Neben der (behördlichen) Publikation aktueller BOS-Lageinformationen im Falle einer Großschadenslage oder einer Katastrophe scheint für den Anlassfall eine standardisierte Bevölkerungswarnung über BOS-Websites und BOS-SoMe-Kanäle sinnvoll zu sein. Dies kann durch die Entwicklung einheitlicher Templates zu verschiedensten Gefahrensituationen (Eisregen, Schneefall, Straßenglätte, Sturm, Starkregen etc.) bewerkstelligt werden. Mehrsprachig verfasst, ist eine Ausrichtung entlang essentieller Paramater im Zivilschutzbereich wie „Warnung, Einschränkung, Aufruf, Beurteilung, Empfehlung bzw. Entwarnung“ erstrebenswert. Nach entsprechender behördlicher Beauftragung kann eine Distribution über die Kanäle der BOS als gewährleistet angesehen werden. Die nachfolgenden Grafiken sollen dazu eine Anregung geben. Überdies ist im Rahmen des bedarfsorientierten Informationstransfers ein Dialog mit österreichischen Netzbetreibern zu führen, um netzunabhängig eine behördlich autorisierte „Push-SMS-basierte“ Akutwarnung an Menschen übermitteln zu können, deren Smart- bzw.
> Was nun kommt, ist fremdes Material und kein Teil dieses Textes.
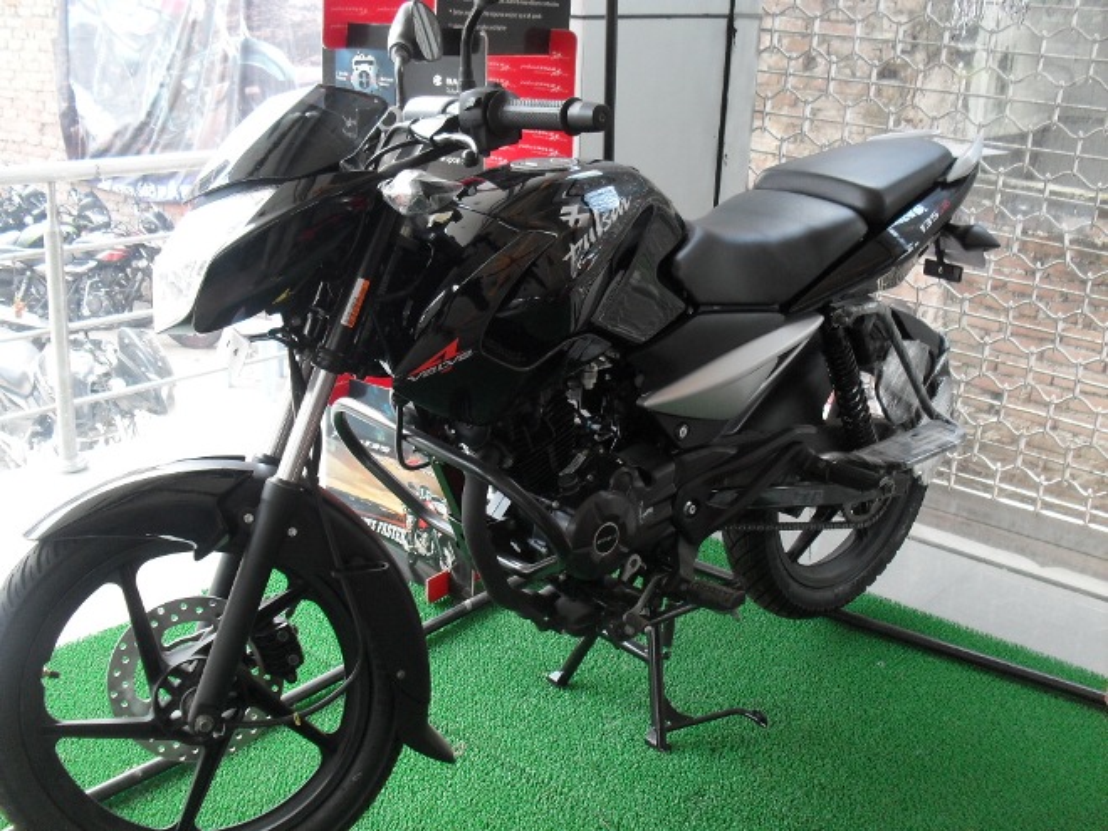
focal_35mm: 38
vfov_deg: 37.7
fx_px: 1216
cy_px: 416
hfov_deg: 49.0
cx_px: 554
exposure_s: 1/45
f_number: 2.8
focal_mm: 6.3
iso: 100
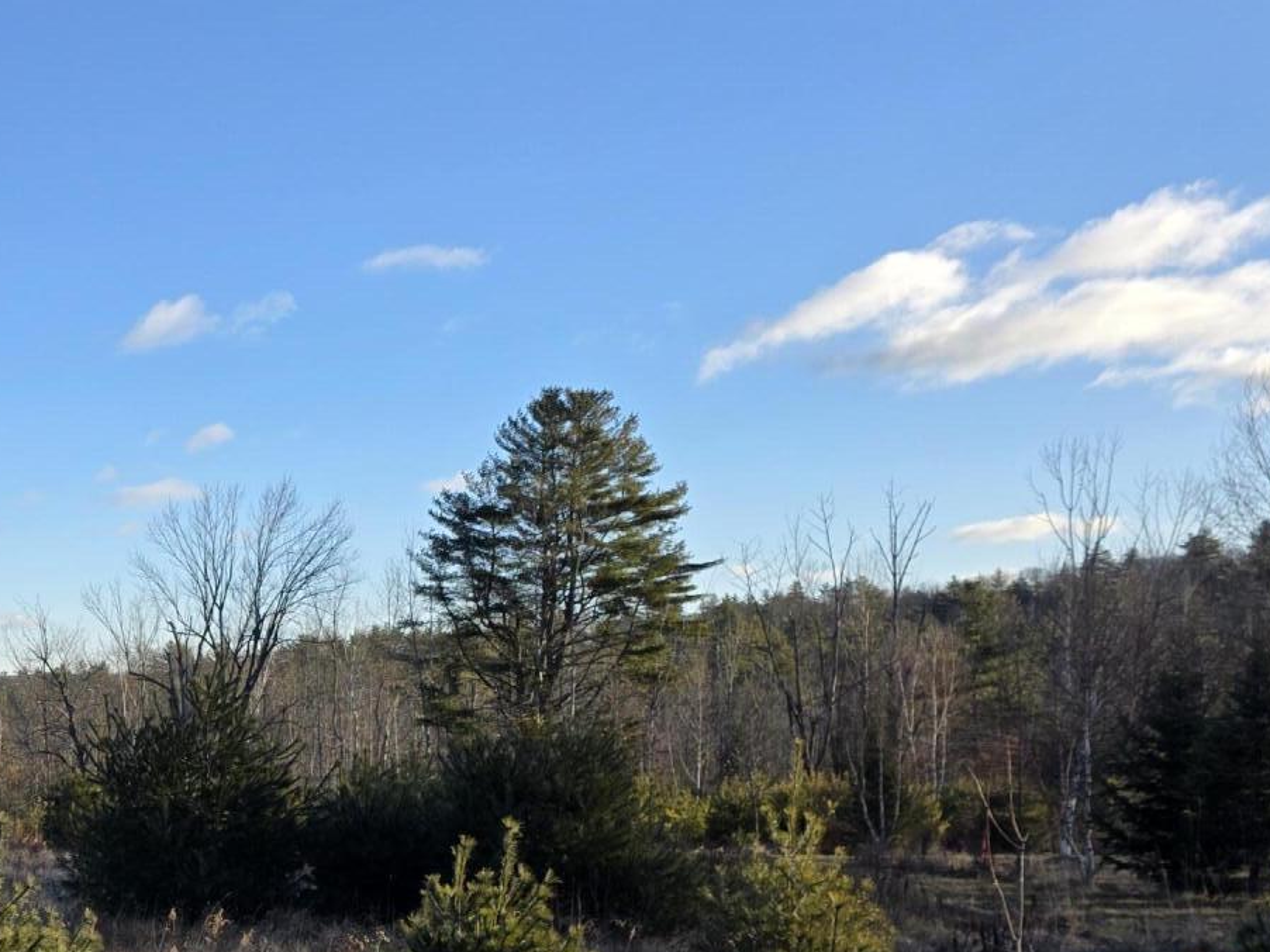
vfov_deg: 27.9
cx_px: 13
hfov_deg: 34.3
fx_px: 1871
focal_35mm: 51
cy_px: 782
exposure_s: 1/2859
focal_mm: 6.3
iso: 80
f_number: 1.7
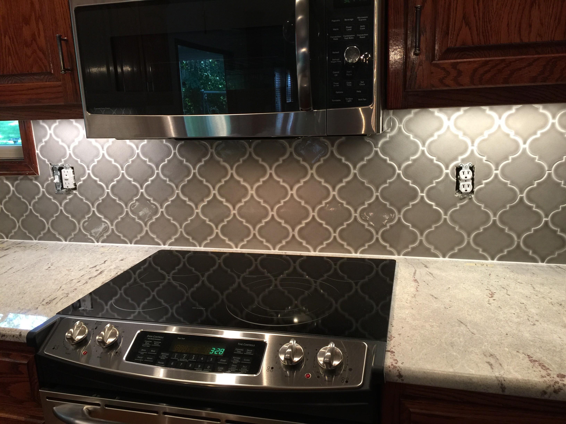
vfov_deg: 48.2
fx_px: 474
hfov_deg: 61.7
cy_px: 212
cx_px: 283
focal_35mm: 29
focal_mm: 4.15
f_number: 2.2
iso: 50
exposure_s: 1/15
Mobiltelefone in Sendemasten einer gefährdeten Region eingeloggt sind.

Internetplattform

Als klare Schlussfolgerung dieser Arbeit sollte eine strategische Zielsetzung die Entwicklung und der Aufbau einer interaktiven Bevölkerungsschutzplattform mit Applikationen für mobile Endgeräte sein. Eine Orientierung kann am Beispiel der Schweiz (ALERTSWISS) oder der US-amerikanischen Katastrophenschutzbehörde FEMA erfolgen. Dies indiziert die ehestmögliche Implementierung eines Arbeitskreises unter der koordinativen Leitung der Fachabteilung für Katastrophenschutz und Landesverteidigung. Konkret ist die Beteiligung aller für die Katastrophenkommunikation relevanten BOS-Kommunikatoren anzustreben, um im nachfolgenden strategischen Diskurs eine größtmögliche thematische Breite abzudecken. Die Bestimmung des Arbeitskreises besteht in der Definition von Aufgaben und Zielen in der Domäne der digitalen Katastrophenkommunikation. Das folgt auch dem Gedanken der angestrebten Interoperabilität in der Ereigniskommunikation.

Zum Abschluss

Zusammenfassend lag das Hauptziel des Verfassers dieser Arbeit darin, den erheblichen Mehrwert von SoMe in der Ereigniskommunikation aufzuzeigen. Die Ausführungen in diesem Werkstück sollen den Blick auf die digitale Welt in Bezug auf die BOS-Kommunikation in Ausnahmesituationen schärfen. Die prinzipielle Intention ist darüber hinaus, ein An-, Um-, Über- und Querdenken kommunikativer Prozesse im Katastrophenschutzmanagement zu erreichen.

Kommentar

Siehe dazu auch „Die integrierte Sicherheitskommunikation„, „Staatliches Katastrophenmanagement: Krisenkommunikation 2.0, 2014, und „Die Netzwerkgesellschaft und Krisenmanagement 2.0„, 2012.

Und wie sich zeigt, gibt es zwischen „ja, sollte man machen und nutzen“ und „tatsächliches Handeln“ eine massive Lücke. Das Thema wird schon seit langem aufgezeigt, aber kann sich offensichtlich in Österreich nicht etablieren.